ゴールデンウィークも明けて、製薬企業各社からの決算発表が続々と出そろってきています。今回はその一部をご紹介しましょう。
アステラス製薬(国際会計基準)
- 売上高1兆2472億円(前期比9.4%増)
- 営業利益1856億円(59%増)
- 純利益1358億円(49.5%増)
国内では「リピトール」の落ち込みが目立ったものの、成人間接リウマチ治療薬「シムジア」や前立腺がん治療薬「ゴナックス」、選択的SGLT2阻害剤「スーグラ」など、新薬の売上が増進。海外で主力の前立腺がん治療薬「イクスタンジ」が売上を牽引した。「イクスタンジ」と過活動ぼうこう治療薬「ベシケア」は、今後も国内・国外で好調となる見通しで、2016年3月期は連結純利益(国際会計基準)1700億円(25%増)と予想されている。
塩野義製薬(日本基準)
- 売上高2739億円(前期比5.4%減)
- 営業利益503億円(18.6%減)
- 経常利益778億円(25.2%増)
- 純利益440億円(8.5%増)
売上高・営業利益とも前年を下回ったものの、英ViiVヘルスケアに導出した抗HIV薬「デビケイ」と「トリーメク」の海外販売が堅調につき、ロイヤルティ収入が大きく貢献。3期連続で過去最高益を更新した。16年3月期も経常利益795億円(2%増)を見込み、過去最高益更新は4期連続となる見通し。
大塚ホールディングス(日本基準)

========

必要な作業:
- A) 本文抜粋のうち、「- 売上高1兆2472億円(前期比9.4%増)」から始まり「- 純利益440億円(8.5%増)」で終わる部分をそのまま書き写してください。
- B) 本文抜粋をもとに、次の問いに答えよ。
(i) アステラス製薬の売上高はいくらか。
(ii) 塩野義製薬が抗HIV薬「デビケイ」と「トリーメク」を導出した先はどこか。
(iii) 塩野義製薬が16年3月期に見込む経常利益はいくらか。
- C) 本文抜粋の「売上高・営業利益とも前年を下回った」で始まる段落を、主な事実を残したまま箇条書きに改めよ。
エントリーは本文抜粋とは関係ない。

========

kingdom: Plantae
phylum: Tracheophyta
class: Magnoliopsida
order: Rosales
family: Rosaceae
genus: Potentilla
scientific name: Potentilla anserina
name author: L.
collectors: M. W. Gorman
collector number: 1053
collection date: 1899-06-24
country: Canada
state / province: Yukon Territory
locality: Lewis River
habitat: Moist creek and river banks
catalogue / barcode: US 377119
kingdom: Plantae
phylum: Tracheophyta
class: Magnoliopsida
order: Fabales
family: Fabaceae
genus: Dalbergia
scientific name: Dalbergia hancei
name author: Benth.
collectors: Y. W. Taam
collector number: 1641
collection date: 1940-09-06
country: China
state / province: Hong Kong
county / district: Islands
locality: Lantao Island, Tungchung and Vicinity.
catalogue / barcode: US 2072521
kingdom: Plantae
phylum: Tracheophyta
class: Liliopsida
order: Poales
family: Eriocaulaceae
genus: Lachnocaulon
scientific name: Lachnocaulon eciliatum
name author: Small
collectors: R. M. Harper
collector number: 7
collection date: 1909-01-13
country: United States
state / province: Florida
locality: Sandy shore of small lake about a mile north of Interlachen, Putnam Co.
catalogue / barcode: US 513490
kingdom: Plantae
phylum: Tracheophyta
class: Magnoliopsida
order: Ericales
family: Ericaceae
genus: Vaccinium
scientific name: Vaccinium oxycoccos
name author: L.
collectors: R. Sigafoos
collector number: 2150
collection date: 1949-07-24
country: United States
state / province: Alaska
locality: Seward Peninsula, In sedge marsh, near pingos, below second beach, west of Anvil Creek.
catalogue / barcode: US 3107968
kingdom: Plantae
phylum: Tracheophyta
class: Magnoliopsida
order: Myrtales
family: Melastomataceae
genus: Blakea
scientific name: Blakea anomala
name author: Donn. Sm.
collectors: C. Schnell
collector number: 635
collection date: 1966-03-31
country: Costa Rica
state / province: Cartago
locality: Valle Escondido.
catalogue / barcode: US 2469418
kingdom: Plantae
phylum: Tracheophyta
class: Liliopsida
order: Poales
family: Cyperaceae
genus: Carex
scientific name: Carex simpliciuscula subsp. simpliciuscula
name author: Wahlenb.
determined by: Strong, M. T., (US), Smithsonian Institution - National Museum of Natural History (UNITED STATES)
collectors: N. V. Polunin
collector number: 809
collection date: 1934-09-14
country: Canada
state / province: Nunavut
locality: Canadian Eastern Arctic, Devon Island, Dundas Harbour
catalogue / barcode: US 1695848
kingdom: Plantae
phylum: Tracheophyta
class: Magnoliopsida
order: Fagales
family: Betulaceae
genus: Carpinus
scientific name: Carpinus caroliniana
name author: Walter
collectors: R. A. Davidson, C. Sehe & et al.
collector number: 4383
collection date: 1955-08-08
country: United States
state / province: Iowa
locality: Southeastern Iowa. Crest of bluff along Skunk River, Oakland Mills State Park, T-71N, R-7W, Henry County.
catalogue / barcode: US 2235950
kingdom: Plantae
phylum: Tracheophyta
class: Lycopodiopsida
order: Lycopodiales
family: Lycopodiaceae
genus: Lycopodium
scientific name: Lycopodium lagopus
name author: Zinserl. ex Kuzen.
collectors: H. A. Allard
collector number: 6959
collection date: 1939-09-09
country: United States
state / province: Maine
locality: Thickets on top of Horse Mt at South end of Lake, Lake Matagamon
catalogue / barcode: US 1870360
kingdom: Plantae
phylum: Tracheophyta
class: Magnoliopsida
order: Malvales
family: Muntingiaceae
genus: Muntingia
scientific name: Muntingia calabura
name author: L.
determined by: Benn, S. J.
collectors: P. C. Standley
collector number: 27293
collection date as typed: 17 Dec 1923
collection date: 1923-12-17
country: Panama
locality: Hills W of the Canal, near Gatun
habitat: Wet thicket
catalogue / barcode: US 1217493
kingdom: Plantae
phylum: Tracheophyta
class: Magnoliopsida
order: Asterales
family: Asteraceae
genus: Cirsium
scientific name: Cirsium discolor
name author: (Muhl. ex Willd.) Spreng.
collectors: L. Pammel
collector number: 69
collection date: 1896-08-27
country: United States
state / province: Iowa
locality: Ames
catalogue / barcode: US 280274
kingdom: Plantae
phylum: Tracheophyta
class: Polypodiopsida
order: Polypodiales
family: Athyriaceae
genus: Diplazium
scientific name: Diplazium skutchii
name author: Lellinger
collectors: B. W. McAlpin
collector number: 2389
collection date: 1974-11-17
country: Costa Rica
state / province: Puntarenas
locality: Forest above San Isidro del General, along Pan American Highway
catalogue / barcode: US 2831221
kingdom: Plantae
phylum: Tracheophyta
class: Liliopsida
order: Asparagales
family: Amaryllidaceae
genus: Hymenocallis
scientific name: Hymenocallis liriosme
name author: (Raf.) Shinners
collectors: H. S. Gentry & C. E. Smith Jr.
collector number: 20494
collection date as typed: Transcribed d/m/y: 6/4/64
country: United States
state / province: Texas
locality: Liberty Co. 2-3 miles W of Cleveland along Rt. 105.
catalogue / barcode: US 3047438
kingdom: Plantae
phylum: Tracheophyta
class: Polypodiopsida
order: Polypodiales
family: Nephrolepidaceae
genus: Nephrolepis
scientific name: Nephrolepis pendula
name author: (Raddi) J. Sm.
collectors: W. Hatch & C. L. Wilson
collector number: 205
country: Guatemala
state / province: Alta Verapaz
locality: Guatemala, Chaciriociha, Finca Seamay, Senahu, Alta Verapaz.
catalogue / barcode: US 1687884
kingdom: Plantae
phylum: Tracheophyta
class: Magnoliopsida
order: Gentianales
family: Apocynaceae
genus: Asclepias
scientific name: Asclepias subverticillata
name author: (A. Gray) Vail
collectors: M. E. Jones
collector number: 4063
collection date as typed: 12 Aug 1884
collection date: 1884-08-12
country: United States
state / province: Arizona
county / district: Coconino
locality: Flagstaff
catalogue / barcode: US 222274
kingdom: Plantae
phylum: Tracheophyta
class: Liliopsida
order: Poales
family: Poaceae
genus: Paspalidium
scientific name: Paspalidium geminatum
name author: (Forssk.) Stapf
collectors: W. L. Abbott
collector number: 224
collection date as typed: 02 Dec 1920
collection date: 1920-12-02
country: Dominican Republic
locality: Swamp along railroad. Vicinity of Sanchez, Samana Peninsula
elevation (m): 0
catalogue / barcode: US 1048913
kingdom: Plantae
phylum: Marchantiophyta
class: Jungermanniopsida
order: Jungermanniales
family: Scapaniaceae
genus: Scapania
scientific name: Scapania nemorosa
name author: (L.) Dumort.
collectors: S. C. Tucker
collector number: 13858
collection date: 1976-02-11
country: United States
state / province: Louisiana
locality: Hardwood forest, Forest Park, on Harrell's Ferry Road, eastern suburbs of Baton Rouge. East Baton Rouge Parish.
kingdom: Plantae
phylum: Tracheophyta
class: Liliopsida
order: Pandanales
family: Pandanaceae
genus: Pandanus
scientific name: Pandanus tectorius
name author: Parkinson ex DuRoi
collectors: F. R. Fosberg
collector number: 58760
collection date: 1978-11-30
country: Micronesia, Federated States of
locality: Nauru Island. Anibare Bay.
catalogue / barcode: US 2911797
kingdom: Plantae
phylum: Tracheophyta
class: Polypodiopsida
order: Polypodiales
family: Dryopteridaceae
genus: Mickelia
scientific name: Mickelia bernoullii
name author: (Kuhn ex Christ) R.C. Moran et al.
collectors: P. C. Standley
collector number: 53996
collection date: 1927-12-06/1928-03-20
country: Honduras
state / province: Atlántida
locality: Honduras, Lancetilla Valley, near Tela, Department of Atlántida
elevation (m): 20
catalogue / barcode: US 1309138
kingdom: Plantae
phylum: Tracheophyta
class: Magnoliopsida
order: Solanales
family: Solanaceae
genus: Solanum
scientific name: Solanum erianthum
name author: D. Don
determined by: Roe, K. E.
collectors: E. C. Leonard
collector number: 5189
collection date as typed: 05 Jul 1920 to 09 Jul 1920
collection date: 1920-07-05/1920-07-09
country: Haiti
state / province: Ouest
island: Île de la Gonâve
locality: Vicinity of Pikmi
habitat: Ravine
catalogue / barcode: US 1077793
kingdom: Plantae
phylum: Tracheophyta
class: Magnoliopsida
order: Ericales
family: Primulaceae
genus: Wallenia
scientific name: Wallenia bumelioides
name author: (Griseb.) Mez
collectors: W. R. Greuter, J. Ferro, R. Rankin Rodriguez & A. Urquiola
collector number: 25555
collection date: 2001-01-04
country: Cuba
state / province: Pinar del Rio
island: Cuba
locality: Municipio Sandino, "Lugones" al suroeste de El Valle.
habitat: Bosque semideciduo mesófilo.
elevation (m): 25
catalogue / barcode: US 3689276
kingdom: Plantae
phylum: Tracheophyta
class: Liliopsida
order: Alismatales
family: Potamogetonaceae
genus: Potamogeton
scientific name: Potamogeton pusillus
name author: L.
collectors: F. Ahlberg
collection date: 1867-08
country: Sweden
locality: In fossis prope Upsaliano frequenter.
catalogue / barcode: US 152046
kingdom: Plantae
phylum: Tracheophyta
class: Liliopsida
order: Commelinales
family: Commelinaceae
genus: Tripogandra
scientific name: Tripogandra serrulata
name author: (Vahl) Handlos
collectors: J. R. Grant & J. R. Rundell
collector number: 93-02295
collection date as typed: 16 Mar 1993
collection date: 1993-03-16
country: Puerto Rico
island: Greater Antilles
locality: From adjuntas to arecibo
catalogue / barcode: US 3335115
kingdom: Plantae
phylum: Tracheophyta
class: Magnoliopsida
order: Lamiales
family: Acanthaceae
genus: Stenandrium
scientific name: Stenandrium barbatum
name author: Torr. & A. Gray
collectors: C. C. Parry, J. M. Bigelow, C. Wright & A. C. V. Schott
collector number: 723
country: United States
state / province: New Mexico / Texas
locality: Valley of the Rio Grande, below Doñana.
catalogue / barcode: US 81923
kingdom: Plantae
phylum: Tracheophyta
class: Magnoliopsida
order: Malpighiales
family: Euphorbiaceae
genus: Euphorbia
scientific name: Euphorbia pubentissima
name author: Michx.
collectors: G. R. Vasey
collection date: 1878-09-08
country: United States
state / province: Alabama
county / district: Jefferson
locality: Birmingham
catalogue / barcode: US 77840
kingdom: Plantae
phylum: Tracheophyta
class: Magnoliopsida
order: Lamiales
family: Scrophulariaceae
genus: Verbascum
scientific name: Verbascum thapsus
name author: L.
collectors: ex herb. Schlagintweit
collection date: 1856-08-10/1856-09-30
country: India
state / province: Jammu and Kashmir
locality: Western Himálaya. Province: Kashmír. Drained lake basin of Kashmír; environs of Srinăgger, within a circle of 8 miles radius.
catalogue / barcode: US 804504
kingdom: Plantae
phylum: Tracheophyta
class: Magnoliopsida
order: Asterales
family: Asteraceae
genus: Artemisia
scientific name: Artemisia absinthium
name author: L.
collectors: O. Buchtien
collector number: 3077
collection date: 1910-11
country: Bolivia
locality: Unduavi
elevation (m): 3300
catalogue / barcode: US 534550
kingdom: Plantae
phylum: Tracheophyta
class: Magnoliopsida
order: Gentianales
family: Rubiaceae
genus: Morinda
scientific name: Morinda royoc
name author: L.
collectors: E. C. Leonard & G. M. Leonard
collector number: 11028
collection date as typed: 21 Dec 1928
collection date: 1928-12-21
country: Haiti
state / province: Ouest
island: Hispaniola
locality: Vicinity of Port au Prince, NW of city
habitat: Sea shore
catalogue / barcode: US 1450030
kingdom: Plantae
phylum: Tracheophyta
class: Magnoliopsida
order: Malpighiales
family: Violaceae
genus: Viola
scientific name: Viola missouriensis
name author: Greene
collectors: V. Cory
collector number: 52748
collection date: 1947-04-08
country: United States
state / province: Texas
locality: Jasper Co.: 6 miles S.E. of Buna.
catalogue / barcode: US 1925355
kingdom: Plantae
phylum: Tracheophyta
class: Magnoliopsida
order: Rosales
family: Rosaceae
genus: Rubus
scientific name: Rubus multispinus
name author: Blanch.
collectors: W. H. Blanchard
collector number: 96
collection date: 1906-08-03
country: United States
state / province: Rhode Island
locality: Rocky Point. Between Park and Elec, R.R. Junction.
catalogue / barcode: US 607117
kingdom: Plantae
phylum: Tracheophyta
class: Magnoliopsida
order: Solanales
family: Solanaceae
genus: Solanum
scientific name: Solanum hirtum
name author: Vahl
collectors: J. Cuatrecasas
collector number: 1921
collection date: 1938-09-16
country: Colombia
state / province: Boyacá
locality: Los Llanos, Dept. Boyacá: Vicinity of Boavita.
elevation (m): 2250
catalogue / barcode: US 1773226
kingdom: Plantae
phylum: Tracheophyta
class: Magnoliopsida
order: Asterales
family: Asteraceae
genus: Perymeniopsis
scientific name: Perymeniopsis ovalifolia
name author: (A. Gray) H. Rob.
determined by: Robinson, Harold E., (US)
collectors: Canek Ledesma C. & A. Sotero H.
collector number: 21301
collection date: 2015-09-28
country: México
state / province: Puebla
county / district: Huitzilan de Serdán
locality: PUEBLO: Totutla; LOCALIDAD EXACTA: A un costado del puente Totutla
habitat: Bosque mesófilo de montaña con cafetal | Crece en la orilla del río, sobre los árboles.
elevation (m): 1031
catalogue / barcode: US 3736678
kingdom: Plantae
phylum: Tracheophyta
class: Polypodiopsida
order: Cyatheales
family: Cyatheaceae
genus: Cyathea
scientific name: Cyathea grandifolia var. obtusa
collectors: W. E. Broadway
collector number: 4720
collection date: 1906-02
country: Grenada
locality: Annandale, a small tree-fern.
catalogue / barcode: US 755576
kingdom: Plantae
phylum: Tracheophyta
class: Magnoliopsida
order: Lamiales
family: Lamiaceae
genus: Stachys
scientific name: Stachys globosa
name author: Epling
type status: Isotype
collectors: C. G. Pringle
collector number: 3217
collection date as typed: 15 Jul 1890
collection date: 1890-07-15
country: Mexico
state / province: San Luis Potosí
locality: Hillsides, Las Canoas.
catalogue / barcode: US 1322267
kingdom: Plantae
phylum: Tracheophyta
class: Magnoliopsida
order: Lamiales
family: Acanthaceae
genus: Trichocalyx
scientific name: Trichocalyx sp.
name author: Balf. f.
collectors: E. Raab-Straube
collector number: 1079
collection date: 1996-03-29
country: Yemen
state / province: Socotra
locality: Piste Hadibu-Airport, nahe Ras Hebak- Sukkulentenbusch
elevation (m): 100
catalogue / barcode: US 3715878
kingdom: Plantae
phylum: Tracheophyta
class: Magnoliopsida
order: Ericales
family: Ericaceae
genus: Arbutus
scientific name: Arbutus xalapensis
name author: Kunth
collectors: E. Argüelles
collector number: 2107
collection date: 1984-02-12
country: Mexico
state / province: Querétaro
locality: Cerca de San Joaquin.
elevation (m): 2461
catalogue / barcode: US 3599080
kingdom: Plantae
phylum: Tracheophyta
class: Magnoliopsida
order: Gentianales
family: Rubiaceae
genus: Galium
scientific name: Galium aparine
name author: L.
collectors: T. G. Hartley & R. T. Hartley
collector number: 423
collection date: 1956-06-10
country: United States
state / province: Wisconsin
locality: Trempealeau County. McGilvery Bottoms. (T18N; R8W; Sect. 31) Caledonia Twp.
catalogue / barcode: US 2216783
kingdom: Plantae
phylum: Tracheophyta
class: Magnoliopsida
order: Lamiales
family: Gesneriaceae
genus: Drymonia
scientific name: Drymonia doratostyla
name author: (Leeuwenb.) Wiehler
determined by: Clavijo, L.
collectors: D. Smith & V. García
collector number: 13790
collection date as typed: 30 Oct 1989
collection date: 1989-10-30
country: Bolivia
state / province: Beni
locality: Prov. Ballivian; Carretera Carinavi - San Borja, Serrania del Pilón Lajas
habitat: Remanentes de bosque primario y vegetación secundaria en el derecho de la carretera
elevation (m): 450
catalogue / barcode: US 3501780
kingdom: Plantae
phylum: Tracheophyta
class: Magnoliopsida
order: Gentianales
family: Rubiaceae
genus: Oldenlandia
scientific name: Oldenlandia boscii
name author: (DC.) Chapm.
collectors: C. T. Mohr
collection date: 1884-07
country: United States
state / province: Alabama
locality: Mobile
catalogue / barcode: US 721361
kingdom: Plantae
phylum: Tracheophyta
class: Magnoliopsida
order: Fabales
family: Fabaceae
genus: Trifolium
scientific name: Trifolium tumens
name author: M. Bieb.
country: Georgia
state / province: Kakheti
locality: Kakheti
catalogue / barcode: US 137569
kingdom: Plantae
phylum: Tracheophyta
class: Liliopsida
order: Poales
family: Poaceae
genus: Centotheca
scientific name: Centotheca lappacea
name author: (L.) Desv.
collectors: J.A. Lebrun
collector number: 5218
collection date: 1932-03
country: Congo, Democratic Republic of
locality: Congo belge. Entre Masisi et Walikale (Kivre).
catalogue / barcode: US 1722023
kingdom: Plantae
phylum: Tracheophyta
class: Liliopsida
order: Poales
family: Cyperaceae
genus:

========

各作業の解答:
- A)
- 売上高1兆2472億円(前期比9.4%増)
- 営業利益1856億円(59%増)
- 純利益1358億円(49.5%増)
国内では「リピトール」の落ち込みが目立ったものの、成人間接リウマチ治療薬「シムジア」や前立腺がん治療薬「ゴナックス」、選択的SGLT2阻害剤「スーグラ」など、新薬の売上が増進。海外で主力の前立腺がん治療薬「イクスタンジ」が売上を牽引した。「イクスタンジ」と過活動ぼうこう治療薬「ベシケア」は、今後も国内・国外で好調となる見通しで、2016年3月期は連結純利益(国際会計基準)1700億円(25%増)と予想されている。
塩野義製薬(日本基準)
- 売上高2739億円(前期比5.4%減)
- 営業利益503億円(18.6%減)
- 経常利益778億円(25.2%増)
- 純利益440億円(8.5%増)

- B)
(i) 1兆2472億円
(ii) 英ViiVヘルスケア
(iii) 795億円

- C)
- 売上高・営業利益はともに前年を下回った
- 英ViiVヘルスケアに導出した抗HIV薬「デビケイ」「トリーメク」の海外販売が堅調で、ロイヤルティ収入が大きく貢献した
- 3期連続で過去最高益を更新した
- 16年3月期は経常利益795億円(2%増)を見込む
- 過去最高益更新は4期連続となる見通し